MARKHAM, Ill. – It seems that the community activists from the Beverly neighborhood are geared up for a political brawl, and their punching bag of choice will be Cook County government.
These are the activists who engaged in a vocal and visible crusade back when Chicago was drawing the new boundaries for the City Council’s 50 wards.
REMEMBER HOW THE 19th Ward that historically included all of the Beverly neighborhood was redrawn to stretch into surrounding communities, while also dumping some people on the eastern edges of Beverly into a ward with their neighbors from the Morgan Park neighborhood?
Those people lost that brawl, and it still smarts. Or so it seems.
Because now the Cook County Board is engaged in the process of drawing new boundaries for its 17 districts. The board’s redistricting committee on Tuesday held the first of what will be three or four hearings where the politicians will pretend they’re listening to the public’s interests.
That first session held in a basement courtroom of the south suburban courthouse based in Markham became dominated by Beverly residents – many of whom were the same people who ranted and raged about the redistricting that split up their wards (and put some of them in boundaries with people of neighboring communities whom they’d prefer – for various reasons – to ignore).
ONLY NOW, INSTEAD of screaming about how “sacred” their 19th Ward is, they’re engaging about how special a place the 11th county commissioner district is.
That particular district is NOT just Beverly. But it takes in many neighborhoods that encompass the spirit of the Sout’ Side Irish of old – even if their modern-day composition is a mixture of ethnic groups.
It takes in at its far end the Bridgeport neighborhood, which is how it is the political turf of Commissioner John Daley, D-Chicago, who sat through Tuesday’s committee hearing with a grin repeatedly popping up on his face after person-after-person got up to testify about what a wonderful place the 11th District is, and how incredible a public official Daley is toward his constituents.
“I feel I was lucky enough to have grown up there,” 19th Ward Alderman Matt O’Shea told his county government counterparts.
NOW DON’T TAKE this the wrong way.
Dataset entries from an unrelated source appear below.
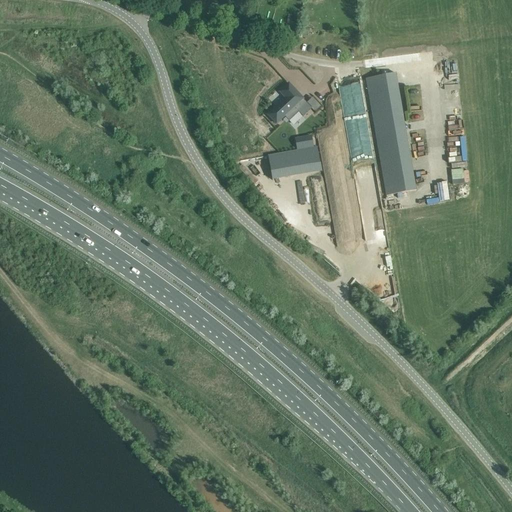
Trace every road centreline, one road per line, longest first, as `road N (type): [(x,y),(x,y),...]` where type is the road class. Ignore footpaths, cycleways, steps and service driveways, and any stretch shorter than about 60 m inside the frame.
road 1 (unclassified): [(511,493),(403,364),(233,207),(201,165),(134,24)]
road 2 (trunk): [(437,511),(253,331),(120,231),(0,156)]
road 3 (trunk): [(0,186),(197,315),(354,453),(408,511)]
road 4 (residential): [(464,50),(350,64),(313,60),(151,2)]
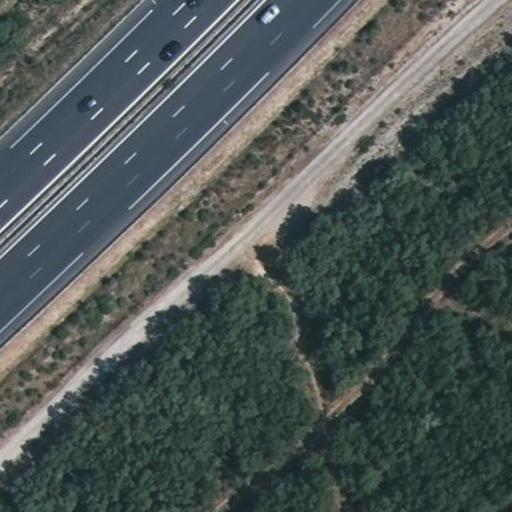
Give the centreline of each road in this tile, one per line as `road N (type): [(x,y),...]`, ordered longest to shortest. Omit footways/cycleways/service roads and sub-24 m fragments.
road 1 (track): [(0,481),(508,0)]
road 2 (motorway): [(0,289),(299,0)]
road 3 (motorway): [(199,0),(0,191)]
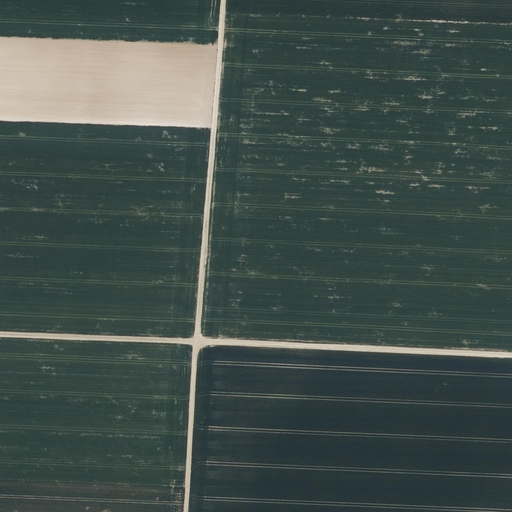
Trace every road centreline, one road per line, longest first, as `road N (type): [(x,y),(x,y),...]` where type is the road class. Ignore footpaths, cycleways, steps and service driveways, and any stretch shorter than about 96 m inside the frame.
road 1 (track): [(0,335),(197,341),(222,0)]
road 2 (track): [(197,341),(511,355)]
road 3 (track): [(197,341),(185,511)]
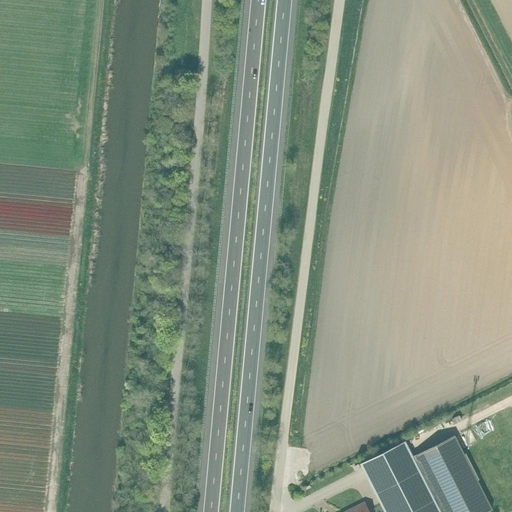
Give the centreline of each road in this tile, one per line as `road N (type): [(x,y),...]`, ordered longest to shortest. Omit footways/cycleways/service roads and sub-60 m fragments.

I’m not knocking the one remaining son of late Mayor Richard J. Daley who is involved in politics.
Maybe he really is that attentive to the people who voted him into office.
Or maybe the “Daley” name just has that much pull in Chicago, making people feel like they’re something special by being able to say he’s their representative in Cook County government.
Which is a claim that I doubt many people can make. Personally, I have always wondered how many people have a clue who their county board member is?
OR IF THEY really understand the difference between municipal and county government (and no, the joke that a county board member is someone not quite good enough to get elected alderman doesn’t work here – even if there is an element of truth to it).
But listening to official after official, including mayors of suburban Oak Lawn and Hometown that also are in the 11th District, engage in the rhetorical love is just a bit much.
Particularly since Tuesday’s hearing was likely the only chance for South Side and surrounding people to express their views on redistricting – unless they feel like making a trip to Maywood or Des Plaines next week.
Based on what I heard at that hearing, it seems the whole world wants to live in the Cook County 11th district with Beverly as its spiritual center, and be represented by a Daley. Hardly anybody else expressed a thought.
THAT KIND OF apathy by the public ultimately is what leads to what likely will be the end result – when the county government does get around to finally creating new boundaries for its districts, there will be a lot of disappointed people.
Because I suspect that for all the talk of public hearings and maintenance of a special room (number 1134 at the County Building, 118 N. Clark St.) where people can use county computers to draw their own political boundaries for consideration, the maps that ultimately get approved are ones being concocted by the politicos in that oldest of political clichés – the smoke-filled room.
That is, unless all the health and wellness initiatives being touted in recent weeks by Cook County Board President Toni Preckwinkle have made it illegal.
But whether there is smoke or not, the end result will be just as secretive.